* **CEL ZADANIA**
Dopisz dalszy ciąg wątku z forum o odejściu Laylunii, zaczynając zaraz po ostatnim wpisie.

=== TEKST ŹRÓDŁOWY ===

Strona 1 z 2

['] Laylunia [']

: pt gru 03, 2004 9:10 pm
autor: Agatra
Moja myszka sie poddała, a ja wraz z nią. O godz. ok.19 została uspiona. Strasznie mi z tym cieżko. Nie byłam przy zabiegu, zostawiłam ją w lecznicy, nie miałam jej nawet gdzie zakopać. Czuje sie strasznie podle.

['] Laylunia [']

: pt gru 03, 2004 9:16 pm
autor: Masterton
strasznie mi przykro...

['] Laylunia [']

: pt gru 03, 2004 9:23 pm
autor: krwiopij
bardzomi przykro, Agatra... :( jednak wierze, ze dobrze postapilas pozwalajac jej odejsc...

['] Laylunia [']

: sob gru 04, 2004 12:58 pm
autor: oliwi@
Agata trzymaj się - wiem jak ją kochałaś... Pamiętam jak do mnie napisałaś pierwszy raz, że kupiłaś tę swoją wymarzoną szczurkę... Jaka jest piękna i mądra... tak... pamiętam jak dzisiaj, a zaraz potem, że ona chyba umiera :( przykro mi strasznie -naprawdę :( 3maj się cieplutko...

=== FRAGMENT DANYCH ===

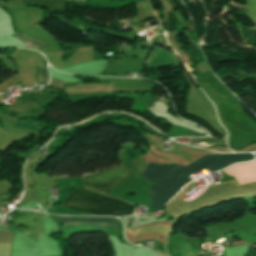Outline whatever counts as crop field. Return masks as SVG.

===

* **WYNIK ZADANIA**
['] Laylunia [']

: sob gru 04, 2004 2:37 pm
autor: Agatra
Czy wszystkich którzy stracili ogonki dopada taki dół? Ciągle meczy mnie ze nie byłam dobrym właścicielem, ze mogło jej czegoś brakować i nie moge sie pogodzić ze tak odeszła. A nagorsze było dla mnie sprzątne klatki, największy sentyment czułam do wapienka na którym były odbite jej ząbki. Nie mogłam wyrzucić nawet osikanych szmatek na których leżała. A teraz klatka stoi pusta a ja ciągle na nią spoglądam bo wydaje mi sie ża jak zawołam albo zacmokam to przy drzwiczkach stanie moja szczurcia.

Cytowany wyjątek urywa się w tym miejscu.